**The request:** Duplicate everything from "In dysfunctional conflict" down to "are being victimized." in the interview on workplace conflict below, word for word.

**Supplied passage:**
DC: And it is interesting that risk-taking behavior is both what they need to do to be successful, and it’s also one of the behaviors they have to model in order to fulfill their role in the organization.

HG: That’s exactly right. Now let me give you an example of where HR folks tend to fall into a trap. Let’s say there is an issue between two people. One person sees himself as being the victim, and usually you would think that somebody is doing it to them so that other person is the persecutor. Usually, the third person in the play is the rescuer.

In dysfunctional conflict resolution, what happens is that the person who feels victimized goes to a third party, who may be the boss. The boss may then go and have a conversation with the persecutor, and suddenly all the roles get changed. Now instead of it being a business issue between two people, it becomes a trust issue, and the person whom the boss talked to feels like they are being victimized.

Where HR comes in is that many times someone will go to HR to complain. HR does not necessarily hold the individual accountable to handle the issue. So under the guise of confidentiality or wanting to provide a good ear or a shoulder to lean on, HR may be inadvertently sabotaging conflict resolution in that they do not press and coach the individual to handle the initial presenting issue.

**Records provided:**
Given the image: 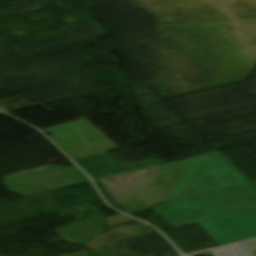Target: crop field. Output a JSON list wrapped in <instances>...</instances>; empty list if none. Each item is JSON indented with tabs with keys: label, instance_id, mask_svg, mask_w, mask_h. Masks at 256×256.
<instances>
[{
	"label": "crop field",
	"instance_id": "412701ff",
	"mask_svg": "<svg viewBox=\"0 0 256 256\" xmlns=\"http://www.w3.org/2000/svg\"><path fill=\"white\" fill-rule=\"evenodd\" d=\"M213 256H250L239 244L210 251Z\"/></svg>",
	"mask_w": 256,
	"mask_h": 256
},
{
	"label": "crop field",
	"instance_id": "8a807250",
	"mask_svg": "<svg viewBox=\"0 0 256 256\" xmlns=\"http://www.w3.org/2000/svg\"><path fill=\"white\" fill-rule=\"evenodd\" d=\"M166 197L153 211L174 228L256 208V187L216 152L183 160Z\"/></svg>",
	"mask_w": 256,
	"mask_h": 256
},
{
	"label": "crop field",
	"instance_id": "ac0d7876",
	"mask_svg": "<svg viewBox=\"0 0 256 256\" xmlns=\"http://www.w3.org/2000/svg\"><path fill=\"white\" fill-rule=\"evenodd\" d=\"M199 225L220 246L256 237V209L201 222Z\"/></svg>",
	"mask_w": 256,
	"mask_h": 256
},
{
	"label": "crop field",
	"instance_id": "dd49c442",
	"mask_svg": "<svg viewBox=\"0 0 256 256\" xmlns=\"http://www.w3.org/2000/svg\"><path fill=\"white\" fill-rule=\"evenodd\" d=\"M69 256H86V255H84L82 252H80V253L72 254V255H69Z\"/></svg>",
	"mask_w": 256,
	"mask_h": 256
},
{
	"label": "crop field",
	"instance_id": "f4fd0767",
	"mask_svg": "<svg viewBox=\"0 0 256 256\" xmlns=\"http://www.w3.org/2000/svg\"><path fill=\"white\" fill-rule=\"evenodd\" d=\"M251 256H256V240L240 244Z\"/></svg>",
	"mask_w": 256,
	"mask_h": 256
},
{
	"label": "crop field",
	"instance_id": "34b2d1b8",
	"mask_svg": "<svg viewBox=\"0 0 256 256\" xmlns=\"http://www.w3.org/2000/svg\"><path fill=\"white\" fill-rule=\"evenodd\" d=\"M182 160L144 170V175L166 196L179 179Z\"/></svg>",
	"mask_w": 256,
	"mask_h": 256
}]
</instances>
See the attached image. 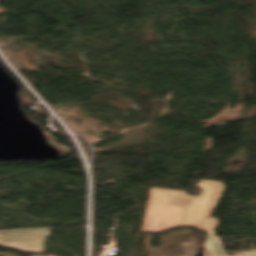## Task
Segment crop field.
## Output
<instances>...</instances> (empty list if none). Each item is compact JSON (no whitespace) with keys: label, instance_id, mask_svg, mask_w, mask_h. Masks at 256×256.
Segmentation results:
<instances>
[{"label":"crop field","instance_id":"crop-field-1","mask_svg":"<svg viewBox=\"0 0 256 256\" xmlns=\"http://www.w3.org/2000/svg\"><path fill=\"white\" fill-rule=\"evenodd\" d=\"M195 187L202 190L198 197L186 195L185 192L151 188L141 232H162L181 226L212 232L218 223L209 216L225 186L202 180Z\"/></svg>","mask_w":256,"mask_h":256}]
</instances>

**Right answer:**
In dysfunctional conflict resolution, what happens is that the person who feels victimized goes to a third party, who may be the boss. The boss may then go and have a conversation with the persecutor, and suddenly all the roles get changed. Now instead of it being a business issue between two people, it becomes a trust issue, and the person whom the boss talked to feels like they are being victimized.